Complete the following —
a - Answer these questions from the text on acute kidney injury in nephrotic syndrome.
(i) By approximately what percentage is glomerular filtration rate modestly reduced in many adults and children with minimal change disease and nephrotic syndrome?
(ii) Which two infections are named as typical causes of AKI in children with minimal change disease?
(iii) What is typically performed when the cause of nephrotic syndrome is not already known?
b - Duplicate the portion of the text on acute kidney injury in nephrotic syndrome between "SUMMARY AND RECOMMENDATIONS" and "(See 'Pathophysiology' above.)", inclusive.

Document text —

---+---

AKI in patients with other forms of nephrotic syndrome — The treatment of AKI in patients with other forms of nephrotic syndrome depends upon the etiology of the AKI:
●Collapsing focal segmental glomerulosclerosis (see "Collapsing focal segmental glomerulosclerosis (collapsing glomerulopathy)", section on 'Treatment' and "HIV-associated nephropathy (HIVAN)", section on 'Treatment')
●NSAIDs (see "NSAIDs: Acute kidney injury", section on 'Treatment')
●Allergic interstitial nephritis (see "Treatment of acute interstitial nephritis")
●Crescentic glomerulonephritis (see "Overview of the classification and treatment of rapidly progressive (crescentic) glomerulonephritis", section on 'Treatment')
●Renal vein thrombosis (see "Renal vein thrombosis in adults", section on 'Treatment')
SUMMARY AND RECOMMENDATIONS
●Overview – Many adults and children with minimal change disease (MCD) and nephrotic syndrome have a modest reduction in glomerular filtration rate (GFR) of approximately 30 percent, as evidenced by a moderate elevation in the plasma creatinine concentration. This relatively common change is mediated at least in part by the reversible podocyte foot process fusion. In addition to this modest reduction in GFR, some patients with MCD develop acute kidney injury (AKI), which is often severe and may require dialysis. (See 'Pathophysiology' above.)
●AKI in adults with MCD – Most adults presenting with AKI in the setting of MCD have substantial proteinuria, hypoalbuminemia, and edema. The usual etiologies of AKI include acute tubular necrosis, nonsteroidal antiinflammatory drugs (NSAIDs), contrast-induced nephropathy, and excessive diuresis (most often in patients with a plasma albumin concentration ≤1.5 g/dL [15 g/L]). (See 'Acute kidney injury in adults with minimal change disease' above.)
●AKI in children with MCD – AKI is much less frequent in children with MCD as compared with adults but is common when children with MCD are hospitalized for complications of nephrotic syndrome, such as infection or thrombosis. Common causes of AKI in these children include hypovolemia (due to diarrhea, vomiting, or excessive diuresis), infection (typically pneumonia or peritonitis), nephrotoxic medications (such as NSAIDs), and the effects of drugs such as calcineurin inhibitors and angiotensin-converting enzyme (ACE) inhibitors. (See 'Acute kidney injury in children with minimal change disease' above.)
●AKI in other forms of nephrotic syndrome – AKI is unusual in other pure nephrotic states although it may be seen in patients with the collapsing form of focal segmental glomerulosclerosis, patients treated with NSAIDs, patients who have an allergic interstitial nephritis induced by medications used to treat nephrotic syndrome (such as furosemide), patients with crescentic transformation of membranous nephropathy, and patients who develop renal vein thrombosis as a complication of nephrotic syndrome. (See 'AKI in patients with other forms of nephrotic syndrome' above.)
●Evaluation – The evaluation of patients with nephrotic syndrome who develop AKI depends in part upon whether or not the cause of the nephrotic syndrome is already known (see 'Evaluation and diagnosis' above):
•If the cause of nephrotic syndrome is not already known, then a kidney biopsy is typically performed to identify the etiology of both the nephrotic syndrome and the AKI.
•If the cause of nephrotic syndrome is already known, the initial evaluation is similar to that in patients without nephrotic syndrome.
●Treatment – Therapy of AKI in patients with MCD is aimed at inducing a remission of the nephrotic syndrome, eliminating factors that could potentially be contributing to the kidney function impairment (eg, nephrotoxic medications, infection), and treating the complications of AKI. (See 'Treatment' above.)

---+---

Pixel coordinate tracking records:
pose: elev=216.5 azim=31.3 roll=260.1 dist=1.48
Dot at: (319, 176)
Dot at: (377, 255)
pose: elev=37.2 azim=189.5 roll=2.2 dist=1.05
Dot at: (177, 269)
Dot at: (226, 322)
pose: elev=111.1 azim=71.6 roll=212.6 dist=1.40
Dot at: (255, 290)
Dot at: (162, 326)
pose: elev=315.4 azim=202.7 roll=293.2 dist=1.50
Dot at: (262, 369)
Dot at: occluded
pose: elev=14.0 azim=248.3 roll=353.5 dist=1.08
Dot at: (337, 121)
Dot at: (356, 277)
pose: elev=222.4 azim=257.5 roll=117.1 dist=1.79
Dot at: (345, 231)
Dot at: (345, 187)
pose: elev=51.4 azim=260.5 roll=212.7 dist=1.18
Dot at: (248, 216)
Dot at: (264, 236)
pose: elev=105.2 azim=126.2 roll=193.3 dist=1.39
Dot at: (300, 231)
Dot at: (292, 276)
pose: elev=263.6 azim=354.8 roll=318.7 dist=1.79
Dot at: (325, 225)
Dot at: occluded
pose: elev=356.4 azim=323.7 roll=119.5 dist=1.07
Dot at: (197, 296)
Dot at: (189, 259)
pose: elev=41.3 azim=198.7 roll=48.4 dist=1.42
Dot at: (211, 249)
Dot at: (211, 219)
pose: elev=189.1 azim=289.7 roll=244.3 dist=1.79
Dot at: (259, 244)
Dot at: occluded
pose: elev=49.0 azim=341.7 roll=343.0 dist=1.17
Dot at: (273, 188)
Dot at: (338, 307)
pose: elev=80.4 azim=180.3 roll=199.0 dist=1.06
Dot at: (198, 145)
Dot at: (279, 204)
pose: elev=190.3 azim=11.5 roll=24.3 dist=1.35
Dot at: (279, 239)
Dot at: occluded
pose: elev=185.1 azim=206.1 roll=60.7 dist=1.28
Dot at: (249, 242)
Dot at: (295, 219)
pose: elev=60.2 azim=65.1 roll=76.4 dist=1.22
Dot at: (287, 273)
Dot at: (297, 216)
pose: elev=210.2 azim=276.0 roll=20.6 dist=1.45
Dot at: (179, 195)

---+---

Answers below —
a -
(i) Approximately 30 percent
(ii) Pneumonia or peritonitis
(iii) A kidney biopsy

b -
SUMMARY AND RECOMMENDATIONS
●Overview – Many adults and children with minimal change disease (MCD) and nephrotic syndrome have a modest reduction in glomerular filtration rate (GFR) of approximately 30 percent, as evidenced by a moderate elevation in the plasma creatinine concentration. This relatively common change is mediated at least in part by the reversible podocyte foot process fusion. In addition to this modest reduction in GFR, some patients with MCD develop acute kidney injury (AKI), which is often severe and may require dialysis. (See 'Pathophysiology' above.)